Other common regimens include time-restricted feeding (eat a standard amount of calories, but only within a limited time frame), alternate-day fasting (eating nothing one day, then whatever you like the next), and periodic fasting (abstaining from food and energy-containing beverages for continuous days, sometimes stretching out to 3 weeks).
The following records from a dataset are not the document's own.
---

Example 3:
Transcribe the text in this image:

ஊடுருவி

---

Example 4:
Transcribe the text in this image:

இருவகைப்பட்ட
In addition, researchers such as Longo are investigating the efficacy of fasting-mimicking diets for reducing markers of aging and risks for age-related diseases.[2]

Because there have been no large randomized controlled trials comparing these regimens, we cannot yet establish superiority for any. Trends uncovered in clinical studies suggest some with greater potential though, according to Longo.

"I think the clinical evidence is strongest for the periodic fasting and fasting-mimicking diets used to treat specific problems, including obesity, high cholesterol, high blood pressure, inflammation (C-reactive protein), high triglycerides, and high fasting glucose/metabolic syndrome," he said. "The other major advantage of a periodic fasting or fasting-mimicking diet is that it only needs to be done for most people three to four times per year for 5 days."